Los hospitales llevan días advirtiendo de que las urgencias están desbordadas por las consultas e ingresos vinculados a las altas temperaturas. Desde el pasado 18 de junio, en el principio del episodio de calor, los centros sanitarios han registrado un 20% más de intervenciones y consultas, según el ministro del Interior, Laurent Nuñez, y llegaron al 40% en los días de más calor, entre el miércoles y el viernes, cuando se alcanzaron los 40 grados en gran parte del país. Las dos principales funerarias de París, que cuentan con algo más de un centenar de plazas entre ambas, quedaron saturadas la mañana del sábado debido a un fuerte aumento del número de fallecimientos causados, entre otros factores, por la ola de calor.
La canícula ha evidenciado que Francia sigue sin estar preparada para afrontar olas de calor tan intensas y prolongadas que, según Météo France lleva años anticipando, son cada vez más frecuentes. La mayoría de los edificios no están climatizados ni adaptados. Muchos está catalogados y no permiten la instalación de aparatos de climatización.
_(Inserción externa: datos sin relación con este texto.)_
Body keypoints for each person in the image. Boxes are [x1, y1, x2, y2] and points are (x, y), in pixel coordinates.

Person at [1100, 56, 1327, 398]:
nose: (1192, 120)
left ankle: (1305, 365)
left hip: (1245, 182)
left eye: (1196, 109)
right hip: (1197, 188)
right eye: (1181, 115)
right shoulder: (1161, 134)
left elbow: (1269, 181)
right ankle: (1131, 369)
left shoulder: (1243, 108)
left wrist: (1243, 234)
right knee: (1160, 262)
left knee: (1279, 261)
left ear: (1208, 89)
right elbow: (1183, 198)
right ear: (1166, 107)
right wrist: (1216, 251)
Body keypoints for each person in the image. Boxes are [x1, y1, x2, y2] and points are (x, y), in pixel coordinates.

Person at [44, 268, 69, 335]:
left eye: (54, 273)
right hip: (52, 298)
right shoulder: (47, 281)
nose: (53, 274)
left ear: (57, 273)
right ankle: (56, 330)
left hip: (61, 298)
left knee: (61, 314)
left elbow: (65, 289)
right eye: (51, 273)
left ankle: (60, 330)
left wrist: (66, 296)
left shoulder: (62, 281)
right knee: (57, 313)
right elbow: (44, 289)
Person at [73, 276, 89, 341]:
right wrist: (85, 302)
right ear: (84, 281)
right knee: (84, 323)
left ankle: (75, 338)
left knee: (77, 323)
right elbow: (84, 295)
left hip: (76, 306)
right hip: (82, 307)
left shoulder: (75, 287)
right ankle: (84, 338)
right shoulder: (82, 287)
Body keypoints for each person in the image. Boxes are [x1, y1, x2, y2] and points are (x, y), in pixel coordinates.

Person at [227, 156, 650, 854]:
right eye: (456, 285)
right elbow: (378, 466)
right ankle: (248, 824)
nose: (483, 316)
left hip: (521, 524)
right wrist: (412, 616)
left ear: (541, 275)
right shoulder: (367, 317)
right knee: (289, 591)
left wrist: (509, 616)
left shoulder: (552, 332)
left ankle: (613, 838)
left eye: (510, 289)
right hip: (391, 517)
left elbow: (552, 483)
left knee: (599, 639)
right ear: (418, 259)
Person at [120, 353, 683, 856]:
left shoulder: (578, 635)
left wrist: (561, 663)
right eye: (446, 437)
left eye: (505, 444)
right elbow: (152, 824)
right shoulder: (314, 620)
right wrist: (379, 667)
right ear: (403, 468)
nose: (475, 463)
Estos días la ministra de Sanidad anunció un aumento de la inversión para adaptar escuelas y hospitales, aunque advirtió de que “climatizar todo no es la solución”. De la misma opinión es la ministra de Transición Ecológica, Monique Barbut, que ha sido muy criticada tras asegurar hace unos días, cuando medio país se abrasaba: “Estoy horrorizada por esa gente que dice que hay que poner aire acondicionado en todos los sitios”.
El país se divide de nuevo, tal y como ocurrió el pasado verano, entre los partidarios de una rápida climatización y los que siguen considerando esa medida una atentado contra el cambio climático que solo logrará empeorar la situación a medio plazo. Un debate caricaturizado ya con la idea de que abogar por el aire acondicionado implica un pensamiento de derechas.
La líder del ultraderechista Reagrupamiento Nacional (RN), Marine Le Pen, anunció un plan nacional de climatización si su partido gana en las urnas porque, según dijo, “no es normal que la gente se muera de calor”, y el ex primer ministro y candidato presidencial Édouard Phillipe señaló que hay que ir “más deprisa y más allá” en materia de adaptación al cambio climático. También propuso un plan para climatizar los edificios y ampliar los espacios de baño.
Emmanuel Macron respondió que “la mayor parte del trabajo” se había realizado durante sus dos mandatos para adaptar el país. Sin embargo, el presidente de la República parece dudar él mismo de ello. “No nos adaptamos a un pico que no tiene equivalente hoy en Europa y que nunca ha tenido equivalente en nuestra historia”, añadió de inmediato en una frase que esconde, precisamente, una falta de atención al problema principal: el cambio climático.